Monday, July 25, 2011

Has the US a more nuanced approached to North Korea?

Lord love a duck: US secretary of state Hillary Clinton has never relaxed a muscle when it comes to confronting North Korea at a time when, once again, Pyongyang has called for reconvening six party talks in Beijing, in abeyance for the last few years, without preconditions.
A breakthrough of sorts has occurred during side discussions between North and South Korea at the ASEAN meeting in Bali, Indonesia.
ROK’s Lee Myung bak’s hard nosed policy can hardly go any further short of restarting a shooting war on the Korean peninsula. Its sanctions against the North has not brought it any closer to humbling Lee’s ‘nemesis’, Kim Jong il.
The North for its part will argue for resumption of food aid by its willingness to better discuss its nuclear and rocket programmes.
Pyongyang is willing to make ‘concessions’ but the South also has to bite the bullet, in order to restore a status quo ante of civility.
Will the US play the role of spoiler? It looks as though it might. Clinton pointing her stern school mistress finger at the DPRK has once more recited her rosary of sorrows in telling North Korea what it has to do.
You would think that after more than 65 years of elaborating policy against and towards the DPRK, she and her entourage at the department of state would have learnt some simple ground rules. And then again, she might have.
The walls of resistance thrown up by South Korea, Japan, and the US are showing signs of cracking. These three countries formed an anti North front by proposing terms which North Korea and China and Russia would find unacceptable to return to talks in Beijing.
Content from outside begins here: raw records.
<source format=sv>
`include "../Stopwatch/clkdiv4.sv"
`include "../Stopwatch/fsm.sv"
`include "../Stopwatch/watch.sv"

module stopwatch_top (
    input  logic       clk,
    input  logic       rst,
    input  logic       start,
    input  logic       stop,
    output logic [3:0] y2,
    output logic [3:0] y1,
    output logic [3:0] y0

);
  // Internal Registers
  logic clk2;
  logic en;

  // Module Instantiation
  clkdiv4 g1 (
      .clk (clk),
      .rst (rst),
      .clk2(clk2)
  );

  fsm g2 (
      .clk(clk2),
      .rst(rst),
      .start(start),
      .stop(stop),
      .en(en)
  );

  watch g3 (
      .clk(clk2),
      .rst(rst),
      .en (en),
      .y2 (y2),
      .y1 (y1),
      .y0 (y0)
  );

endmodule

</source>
Now that the ROK and DPRK have reached an understanding, Clinton has invited a top ranking official from the North to the US for ‘talks’. Clinton’s response is in line with Lee Myung bak’s approach. Since US policy towards North Korea is coordinated with the South’s, Washington had to go along.
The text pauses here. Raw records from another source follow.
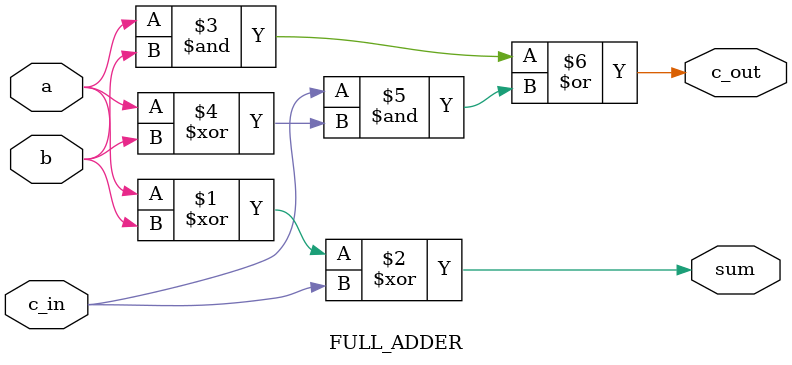
<source format=v>
module FULL_ADDER (
	input a,b,c_in,
	output sum, c_out
);
assign sum = a^b^c_in;
assign c_out = ((a&b)|(c_in&(a^b)));
endmodule

</source>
Km Kye Gwan, North Korea’s first vice minister and former chief nuclear envoy, is no unknown quantity to US senior officials. He is scheduled to meet with senior US officials in New York.
The US has grown weary with dealing with North Korea, owing to its lack of patience in long drawn out talks that Pyongyang is skillful in pursuing. Although Clinton says the US will offer nor concede anything, her explanation is a smokescreen for what the Obama administration is willing to offer to restart talks in Beijing.
The US has come to a decision to offer food aid but at what price? If it expects an apology for the ‘Cheonan’ or the shelling of Pyeongyong, it might be disappointed. As it is, its approach yoked to Seoul’s and Tokyo’s has proved less than successful. North Korea feels it is time to ‘open’ talks, which is too tempting for the South and the US and Japan to ignore.
If there is a meeting of the minds, events towards the nuclear problem, food aid, and other issues might take off at a quicker pace than we would have thought possible a few months ago.